### DIRECTIVE
Start at the first line below and write out everything verbatim except the pictures.

### DATA FOR PROCESSING
* * * * * * * * *

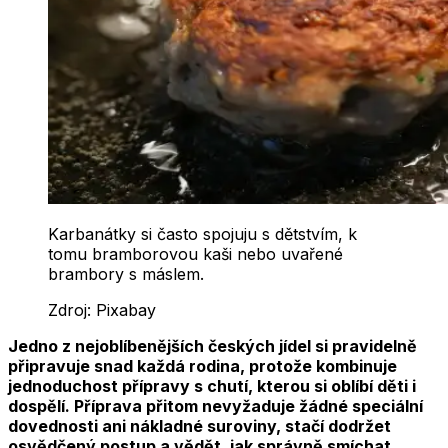
Karbanátky si často spojuju s dětstvím, k
tomu bramborovou kaši nebo uvařené
brambory s máslem.
Zdroj:
Pixabay
Jedno z nejoblíbenějších českých jídel si pravidelně
připravuje snad každá rodina, protože kombinuje
jednoduchost přípravy s chutí, kterou si oblíbí děti i
dospělí. Příprava přitom nevyžaduje žádné speciální
dovednosti ani nákladné suroviny, stačí dodržet
osvědčený postup a vědět, jak správně smíchat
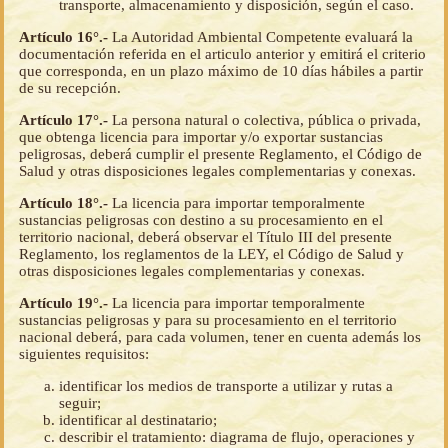
transporte, almacenamiento y disposición, según el caso.
Artículo 16°.-
La Autoridad Ambiental Competente evaluará la
documentación referida en el articulo anterior y emitirá el criterio
que corresponda, en un plazo máximo de 10 días hábiles a partir
de su recepción.
Artículo 17°.-
La persona natural o colectiva, pública o privada,
que obtenga licencia para importar y/o exportar sustancias
peligrosas, deberá cumplir el presente Reglamento, el Código de
Salud y otras disposiciones legales complementarias y conexas.
Artículo 18°.-
La licencia para importar temporalmente
sustancias peligrosas con destino a su procesamiento en el
territorio nacional, deberá observar el Título III del presente
Reglamento, los reglamentos de la LEY, el Código de Salud y
otras disposiciones legales complementarias y conexas.
Artículo 19°.-
La licencia para importar temporalmente
sustancias peligrosas y para su procesamiento en el territorio
nacional deberá, para cada volumen, tener en cuenta además los
siguientes requisitos:
identificar los medios de transporte a utilizar y rutas a
seguir;
identificar al destinatario;
describir el tratamiento: diagrama de flujo, operaciones y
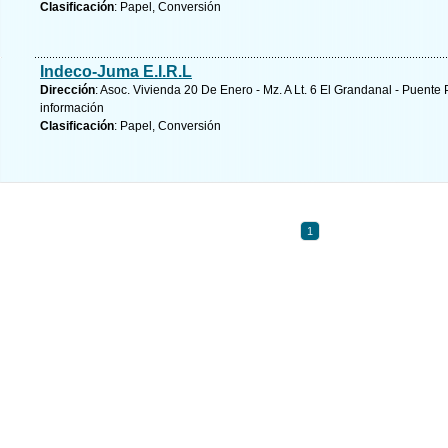
Clasificación
: Papel, Conversión
Indeco-Juma E.I.R.L
Dirección
: Asoc. Vivienda 20 De Enero - Mz. A Lt. 6 El Grandanal - Puente 
información
Clasificación
: Papel, Conversión
1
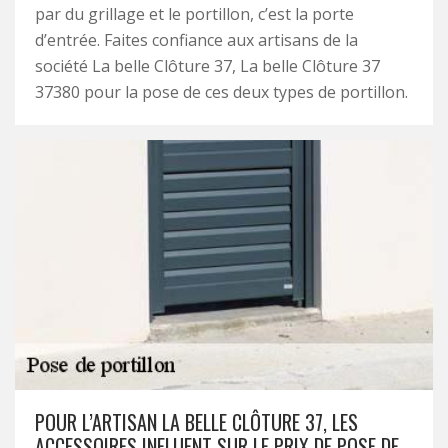
par du grillage et le portillon, c’est la porte
d’entrée. Faites confiance aux artisans de la
société La belle Clôture 37, La belle Clôture 37
37380 pour la pose de ces deux types de portillon.
POUR L’ARTISAN LA BELLE CLÔTURE 37, LES
ACCESSOIRES INFLUENT SUR LE PRIX DE POSE DE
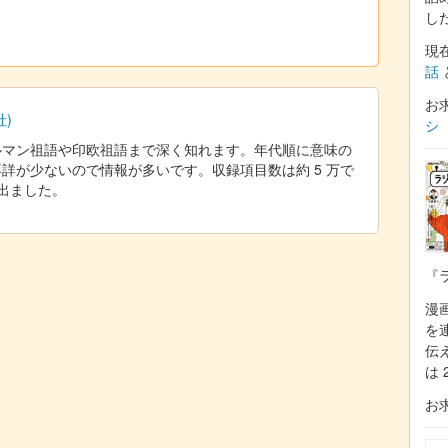
し
現
話
お
)
シ
ルマン祖語や印欧祖語まで深く知れます。年代順に意味の
詳が少ないので情報が多いです。収録項目数は約 5 万で
が出ました。
『
漫
を
伝
は 
お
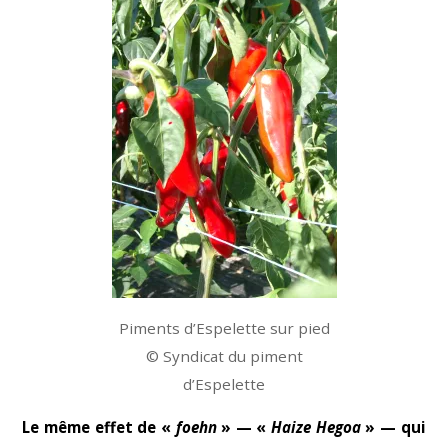
Piments d’Espelette sur pied
© Syndicat du piment
d’Espelette
Le même effet de «
foehn
» — «
Haize Hegoa
» — qui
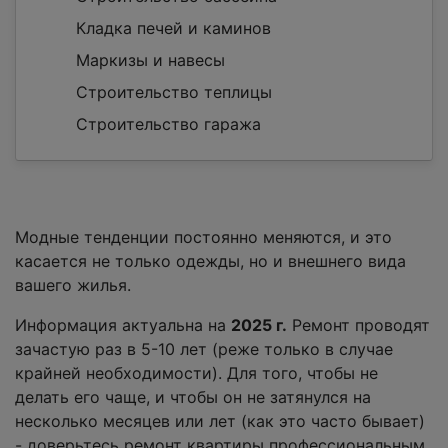
Кладка печей и каминов
Маркизы и навесы
Строительство теплицы
Строительство гаража
Модные тенденции постоянно меняются, и это
касается не только одежды, но и внешнего вида
вашего жилья.
Информация актуальна на
2025 г.
Ремонт проводят
зачастую раз в 5-10 лет (реже только в случае
крайней необходимости). Для того, чтобы не
делать его чаще, и чтобы он не затянулся на
несколько месяцев или лет (как это часто бывает)
- доверьтесь ремонт квартиры профессиональным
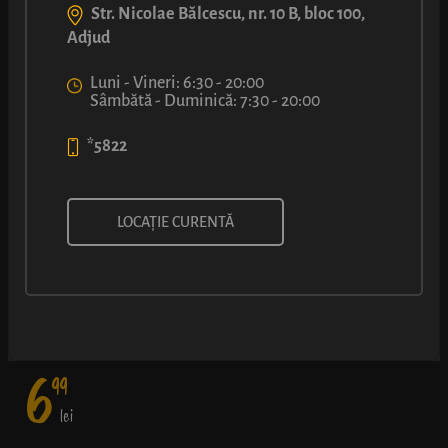
Str. Nicolae Bălcescu, nr. 10 B, bloc 100,
Adjud
Luni - Vineri: 6:30 - 20:00
Sâmbătă - Duminică: 7:30 - 20:00
*5822
LUCA PICANT
LOCAȚIE CURENTĂ
Cârnăcior de grătar, asezonat cu varză roșie în saramură, dulce-
acrișoară, și un strop de maioneză condimentată, într-un aluat
de covrig bine rumenit.
6
99
lei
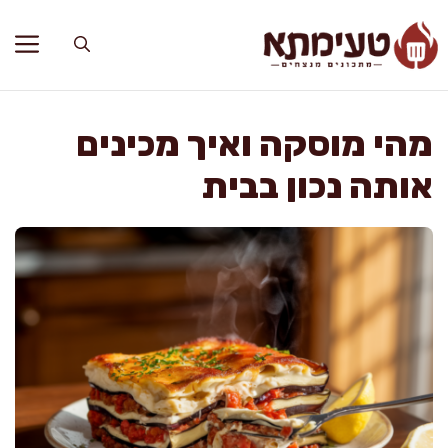
דלג
תוכן
מהי מוסקה ואיך מכינים
אותה נכון בבית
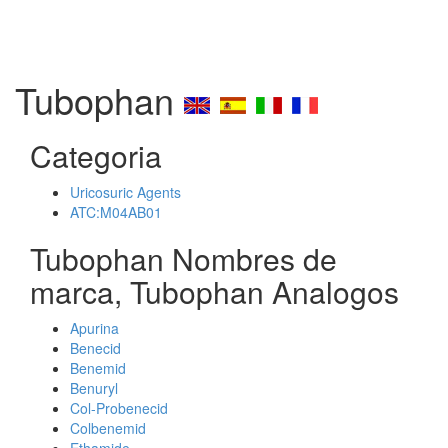
Tubophan
Categoria
Uricosuric Agents
ATC:M04AB01
Tubophan Nombres de
marca, Tubophan Analogos
Apurina
Benecid
Benemid
Benuryl
Col-Probenecid
Colbenemid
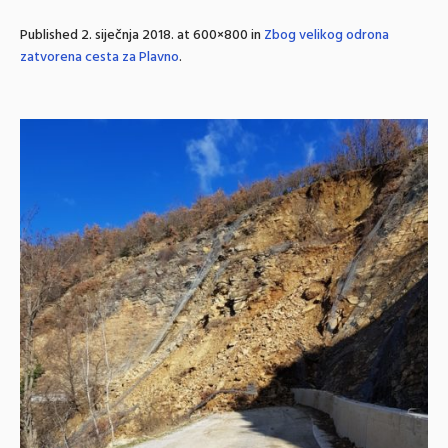
Published
2. siječnja 2018.
at 600×800 in
Zbog velikog odrona
zatvorena cesta za Plavno
.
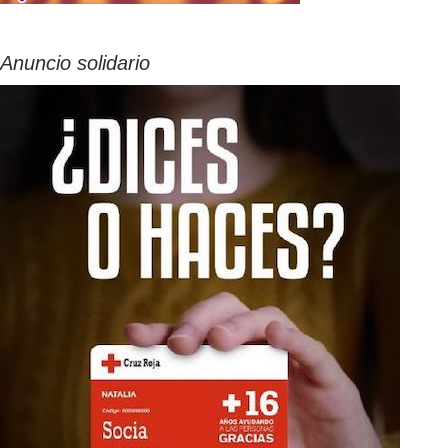
Anuncio solidario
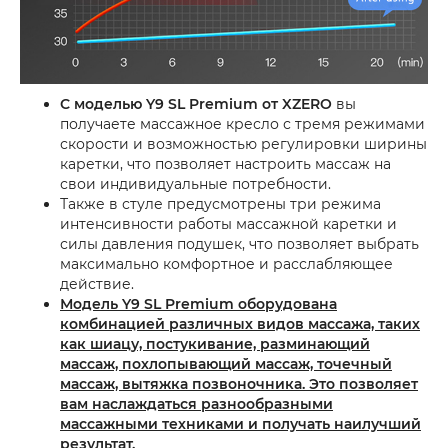
С моделью Y9 SL Premium от XZERO
вы
получаете массажное кресло с тремя режимами
скорости и возможностью регулировки ширины
каретки, что позволяет настроить массаж на
свои индивидуальные потребности.
Также в стуле предусмотрены три режима
интенсивности работы массажной каретки и
силы давления подушек, что позволяет выбрать
максимально комфортное и расслабляющее
действие.
Модель Y9 SL Premium оборудована
комбинацией различных видов массажа, таких
как шиацу, постукивание, разминающий
массаж, похлопывающий массаж, точечный
массаж, вытяжка позвоночника. Это позволяет
вам наслаждаться разнообразными
массажными техниками и получать наилучший
результат.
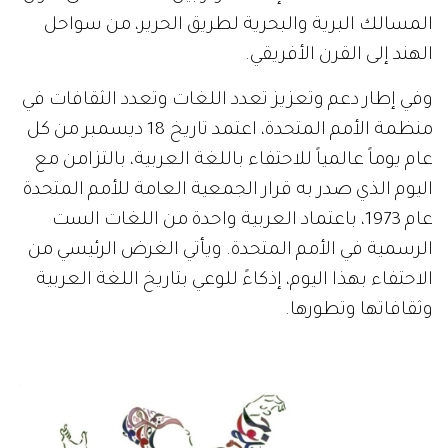
المسالك البرية والبحرية لطريق الحرير، من سواحل
الهند إلى القرن الأفريقي.
وفي إطار دعم وتعزيز تعدد اللغات وتعدد الثقافات في
منظمة الأمم المتحدة، اعتمد تاريخ 18 ديسمبر من كل
عام يوماً عالمياً للاحتفاء باللغة العربية، بالتزامن مع
اليوم الذي صدر به قرار الجمعية العامة للأمم المتحدة
عام 1973، باعتماد العربية واحدة من اللغات الست
الرسمية في الأمم المتحدة. ويأتي الغرض الرئيسي من
الاحتفاء بهذا اليوم، إذكاءً للوعي بتاريخ اللغة العربية
وثقافاتها وتطورها.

* * * * * * * * *

### EXERCISE OUTPUT
Karbanátky si často spojuju s dětstvím, k
tomu bramborovou kaši nebo uvařené
brambory s máslem.
Zdroj:
Pixabay
Jedno z nejoblíbenějších českých jídel si pravidelně
připravuje snad každá rodina, protože kombinuje
jednoduchost přípravy s chutí, kterou si oblíbí děti i
dospělí. Příprava přitom nevyžaduje žádné speciální
dovednosti ani nákladné suroviny, stačí dodržet
osvědčený postup a vědět, jak správně smíchat
transporte, almacenamiento y disposición, según el caso.
Artículo 16°.-
La Autoridad Ambiental Competente evaluará la
documentación referida en el articulo anterior y emitirá el criterio
que corresponda, en un plazo máximo de 10 días hábiles a partir
de su recepción.
Artículo 17°.-
La persona natural o colectiva, pública o privada,
que obtenga licencia para importar y/o exportar sustancias
peligrosas, deberá cumplir el presente Reglamento, el Código de
Salud y otras disposiciones legales complementarias y conexas.
Artículo 18°.-
La licencia para importar temporalmente
sustancias peligrosas con destino a su procesamiento en el
territorio nacional, deberá observar el Título III del presente
Reglamento, los reglamentos de la LEY, el Código de Salud y
otras disposiciones legales complementarias y conexas.
Artículo 19°.-
La licencia para importar temporalmente
sustancias peligrosas y para su procesamiento en el territorio
nacional deberá, para cada volumen, tener en cuenta además los
siguientes requisitos:
identificar los medios de transporte a utilizar y rutas a
seguir;
identificar al destinatario;
describir el tratamiento: diagrama de flujo, operaciones y
Clasificación
: Papel, Conversión
Indeco-Juma E.I.R.L
Dirección
: Asoc. Vivienda 20 De Enero - Mz. A Lt. 6 El Grandanal - Puente 
información
Clasificación
: Papel, Conversión
1
par du grillage et le portillon, c’est la porte
d’entrée. Faites confiance aux artisans de la
société La belle Clôture 37, La belle Clôture 37
37380 pour la pose de ces deux types de portillon.
POUR L’ARTISAN LA BELLE CLÔTURE 37, LES
ACCESSOIRES INFLUENT SUR LE PRIX DE POSE DE
し
現
話
お
)
シ
ルマン祖語や印欧祖語まで深く知れます。年代順に意味の
詳が少ないので情報が多いです。収録項目数は約 5 万で
が出ました。
『
漫
を
伝
は 
お
Piments d’Espelette sur pied
© Syndicat du piment
d’Espelette
Le même effet de «
foehn
» — «
Haize Hegoa
» — qui
Кладка печей и каминов
Маркизы и навесы
Строительство теплицы
Строительство гаража
Модные тенденции постоянно меняются, и это
касается не только одежды, но и внешнего вида
вашего жилья.
Информация актуальна на
2025 г.
Ремонт проводят
зачастую раз в 5-10 лет (реже только в случае
крайней необходимости). Для того, чтобы не
делать его чаще, и чтобы он не затянулся на
несколько месяцев или лет (как это часто бывает)
- доверьтесь ремонт квартиры профессиональным
Str. Nicolae Bălcescu, nr. 10 B, bloc 100,
Adjud
Luni - Vineri: 6:30 - 20:00
Sâmbătă - Duminică: 7:30 - 20:00
*5822
LUCA PICANT
LOCAȚIE CURENTĂ
Cârnăcior de grătar, asezonat cu varză roșie în saramură, dulce-
acrișoară, și un strop de maioneză condimentată, într-un aluat
de covrig bine rumenit.
6
99
lei
דלג
תוכן
מהי מוסקה ואיך מכינים
אותה נכון בבית
Tubophan
Categoria
Uricosuric Agents
ATC:M04AB01
Tubophan Nombres de
marca, Tubophan Analogos
Apurina
Benecid
Benemid
Benuryl
Col-Probenecid
Colbenemid
Published
2. siječnja 2018.
at 600×800 in
Zbog velikog odrona
zatvorena cesta za Plavno
.
Anuncio solidario
С моделью Y9 SL Premium от XZERO
вы
получаете массажное кресло с тремя режимами
скорости и возможностью регулировки ширины
каретки, что позволяет настроить массаж на
свои индивидуальные потребности.
Также в стуле предусмотрены три режима
интенсивности работы массажной каретки и
силы давления подушек, что позволяет выбрать
максимально комфортное и расслабляющее
действие.
Модель Y9 SL Premium оборудована
комбинацией различных видов массажа, таких
как шиацу, постукивание, разминающий
массаж, похлопывающий массаж, точечный
массаж, вытяжка позвоночника. Это позволяет
вам наслаждаться разнообразными
массажными техниками и получать наилучший
результат.
المسالك البرية والبحرية لطريق الحرير، من سواحل
الهند إلى القرن الأفريقي.
وفي إطار دعم وتعزيز تعدد اللغات وتعدد الثقافات في
منظمة الأمم المتحدة، اعتمد تاريخ 18 ديسمبر من كل
عام يوماً عالمياً للاحتفاء باللغة العربية، بالتزامن مع
اليوم الذي صدر به قرار الجمعية العامة للأمم المتحدة
عام 1973، باعتماد العربية واحدة من اللغات الست
الرسمية في الأمم المتحدة. ويأتي الغرض الرئيسي من
الاحتفاء بهذا اليوم، إذكاءً للوعي بتاريخ اللغة العربية
وثقافاتها وتطورها.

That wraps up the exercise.